IE 10 is no joke

Microsoft's recent work on Internet Explorer impresses me.

I put together a new workstation—including new hardware and a fresh installation of Windows 8. With Windows 8 comes IE 10, and IE 10 might be the rebirth of IE 4. Allow me to explain.

Since the dawn of the world-wide web, my heart and advocacy have been with Mozilla, then Netscape, then Mozilla again. Around 1997 to 1998, I was using Netscape 3 and then Netscape 4. This was out of willing and at times painful sacrifice since it was accepted that the chief rival at the time, Internet Explorer 4, was superior in just about every way. It supported more CSS; it was faster; its JavaScript engine didn't crash on a whim.

When Microsoft went dormant in 2001 (thank you, DOJ and EU), it took Internet Explorer along with it. IE development essentially halted at version 6.

So Netscape/Mozilla (revived as a Phoenix, or Firebird, or Firefox, or whatever) caught up and surpassed Internet Explorer. This gave me and others like me the privilege of sneering at those who had years ago mocked us.

Eventually Microsoft snapped out of their government-fearing coma. Since then, they've been the ones working on catching up. They still have a lot of ground to cover, but they are closing the gap quickly.
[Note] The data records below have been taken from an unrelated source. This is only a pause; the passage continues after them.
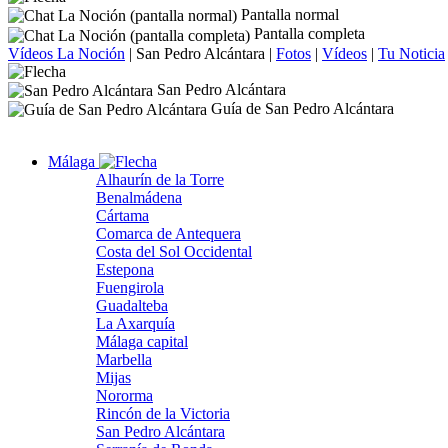
Pantalla normal
Pantalla completa
Vídeos La Noción
|
San Pedro Alcántara
|
Fotos
|
Vídeos
|
Tu Noticia
San Pedro Alcántara
Guía de San Pedro Alcántara
Málaga
Alhaurín de la Torre
Benalmádena
Cártama
Comarca de Antequera
Costa del Sol Occidental
Estepona
Fuengirola
Guadalteba
La Axarquía
Málaga capital
Marbella
Mijas
Nororma
Rincón de la Victoria
San Pedro Alcántara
Internet Explorer 10 is a major step forward for Internet Explorer. So major that I am tempted by it once again. Had they merely caught up in features, I would have welcomed it as a web developer, but I still wouldn't use it.
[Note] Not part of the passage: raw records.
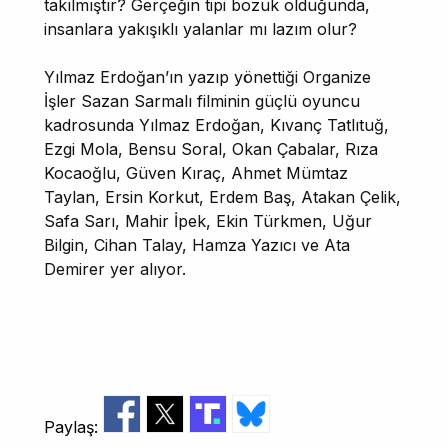
takılmıştır? Gerçeğin tipi bozuk olduğunda,
insanlara yakışıklı yalanlar mı lazım olur?
Yılmaz Erdoğan’ın yazıp yönettiği Organize
İşler Sazan Sarmalı filminin güçlü oyuncu
kadrosunda Yılmaz Erdoğan, Kıvanç Tatlıtuğ,
Ezgi Mola, Bensu Soral, Okan Çabalar, Rıza
Kocaoğlu, Güven Kıraç, Ahmet Mümtaz
Taylan, Ersin Korkut, Erdem Baş, Atakan Çelik,
Safa Sarı, Mahir İpek, Ekin Türkmen, Uğur
Bilgin, Cihan Talay, Hamza Yazıcı ve Ata
Demirer yer alıyor.
Paylaş:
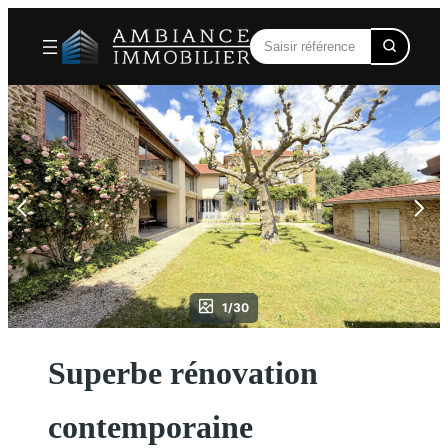
Aller
au
contenu
1/30
Superbe rénovation
contemporaine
But they didn't catch up on features alone. The rendering speed is fast. Fast.

Do I stay vigilant in resisting? Do I stick with Aurora (or worse, Chrome)? Or do I give in to the tempting speed?

It depends. There are still some odd limitations in IE 10. For example, SVG declarative animation (SMIL), the mechanism driving the background animation on this site, is not supported.

Plus I would need to get comfortable with its user interface quirks (whereas I am already familiar with Firefox's quirks).

To get acquainted with IE 10, I have adapted this site's style-sheet to its liking. Here is how it looks:

IE 10 is blisteringly fast at CSS transition animations, such as the animation between the topic sections of this blog using the menu at the bottom left. On my new hardware, I'd estimate it pulls off twice as many frames per second as Aurora and Chrome.

You have to see it first-hand, but one way I can characterize it in words is: it seems animations are utterly effortless for IE 10.

And I think that's part of it—IE 10 does a great deal of its rendering work on the GPU. Of course, Aurora uses the GPU as well, which I believe is why it's generally faster than Chrome. But IE 10 sets a benchmark.

Setting a benchmark counts for something, right?